Full title: Active-MOF

Involved researchers: Georges Mouchaham (ENS - PSL), François-Xavier Coudert (Chimie ParisTech - PSL)

This infrastructure project seeks to upgrade our top-notch automated high-throughput synthesis robot to double its screening capacity. This project aims to support the Active-Multi-MOF PhD project, which aims to develop a data-driven approach for optimizing the synthesis of multivariate metal-organic frameworks (MOFs) using active learning methods to drive high-throughput robotic synthesis. To date, the vast majority of MOF discovery methods relies on serendipity, with computational screening unable to predict synthesizability or control synthesis conditions. By integrating experimental data acquisition with machine learning, the project aims to systematically explore the effect of synthesis parameters and help shorten the MOF discovery loop. Bayesian optimization will guide experiment selection, minimizing costs and maximizing insights.
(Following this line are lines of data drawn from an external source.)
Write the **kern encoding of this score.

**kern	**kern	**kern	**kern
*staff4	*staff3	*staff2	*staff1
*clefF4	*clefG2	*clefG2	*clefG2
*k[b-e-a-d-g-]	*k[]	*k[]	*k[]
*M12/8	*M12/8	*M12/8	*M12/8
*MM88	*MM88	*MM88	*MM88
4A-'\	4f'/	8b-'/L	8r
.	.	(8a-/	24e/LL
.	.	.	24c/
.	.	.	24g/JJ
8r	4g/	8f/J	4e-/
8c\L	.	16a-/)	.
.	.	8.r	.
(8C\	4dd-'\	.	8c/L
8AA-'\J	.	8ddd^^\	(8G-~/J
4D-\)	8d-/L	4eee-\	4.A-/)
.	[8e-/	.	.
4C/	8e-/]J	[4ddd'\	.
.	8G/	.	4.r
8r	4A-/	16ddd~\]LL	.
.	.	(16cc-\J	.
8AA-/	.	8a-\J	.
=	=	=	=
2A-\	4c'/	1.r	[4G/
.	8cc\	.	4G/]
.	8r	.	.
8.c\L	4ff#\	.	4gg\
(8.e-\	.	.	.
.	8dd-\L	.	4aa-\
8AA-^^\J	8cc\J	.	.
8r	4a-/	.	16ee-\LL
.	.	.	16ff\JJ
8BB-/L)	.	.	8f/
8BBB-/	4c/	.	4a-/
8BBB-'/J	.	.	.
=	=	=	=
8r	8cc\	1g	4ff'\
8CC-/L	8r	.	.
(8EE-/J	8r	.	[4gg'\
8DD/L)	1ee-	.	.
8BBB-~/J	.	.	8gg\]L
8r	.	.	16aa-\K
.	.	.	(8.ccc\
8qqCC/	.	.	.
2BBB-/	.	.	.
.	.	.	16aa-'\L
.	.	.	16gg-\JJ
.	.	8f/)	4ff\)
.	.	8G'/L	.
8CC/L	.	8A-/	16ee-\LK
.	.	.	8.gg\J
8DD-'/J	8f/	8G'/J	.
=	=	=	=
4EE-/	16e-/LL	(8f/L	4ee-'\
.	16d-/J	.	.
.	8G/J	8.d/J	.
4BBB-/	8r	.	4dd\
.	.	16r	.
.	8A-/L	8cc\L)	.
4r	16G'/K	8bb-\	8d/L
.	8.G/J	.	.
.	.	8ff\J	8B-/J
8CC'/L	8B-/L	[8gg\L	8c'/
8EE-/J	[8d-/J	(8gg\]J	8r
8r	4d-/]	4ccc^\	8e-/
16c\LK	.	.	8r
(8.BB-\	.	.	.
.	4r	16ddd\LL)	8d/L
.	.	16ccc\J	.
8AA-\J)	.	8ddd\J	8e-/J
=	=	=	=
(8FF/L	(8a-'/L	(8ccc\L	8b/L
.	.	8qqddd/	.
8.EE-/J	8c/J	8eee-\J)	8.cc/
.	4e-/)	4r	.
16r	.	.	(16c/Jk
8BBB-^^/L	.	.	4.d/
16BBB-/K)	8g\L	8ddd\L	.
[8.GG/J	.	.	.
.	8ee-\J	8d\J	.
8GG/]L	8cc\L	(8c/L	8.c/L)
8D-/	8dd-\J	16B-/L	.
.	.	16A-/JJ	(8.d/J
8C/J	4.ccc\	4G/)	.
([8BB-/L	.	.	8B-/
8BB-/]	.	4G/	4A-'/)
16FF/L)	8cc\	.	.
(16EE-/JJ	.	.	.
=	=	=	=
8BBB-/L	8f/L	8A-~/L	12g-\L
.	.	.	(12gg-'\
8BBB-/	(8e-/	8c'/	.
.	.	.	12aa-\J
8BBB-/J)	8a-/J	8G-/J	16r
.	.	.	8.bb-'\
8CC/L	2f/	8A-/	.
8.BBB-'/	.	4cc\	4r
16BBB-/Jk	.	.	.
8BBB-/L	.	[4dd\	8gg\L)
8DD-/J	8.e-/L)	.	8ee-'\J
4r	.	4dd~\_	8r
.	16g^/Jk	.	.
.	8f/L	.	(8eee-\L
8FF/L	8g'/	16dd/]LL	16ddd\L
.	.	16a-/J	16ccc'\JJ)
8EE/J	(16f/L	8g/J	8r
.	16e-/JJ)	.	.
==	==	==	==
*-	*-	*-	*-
We will develop this methodology on a specific family of materials: multivariate MOFs. In fact, Mixed-ligand or mixed-metal MOFs can offer enhanced adsorption, separation or catalytic activity over their parent compounds, but are difficult to characterize due to their structural complexity and/or the need to apply careful activation processes. This innovative integration of active learning and robotics offers a more systematic approach to materials discovery, focusing on efficiency in terms of both data and chemicals.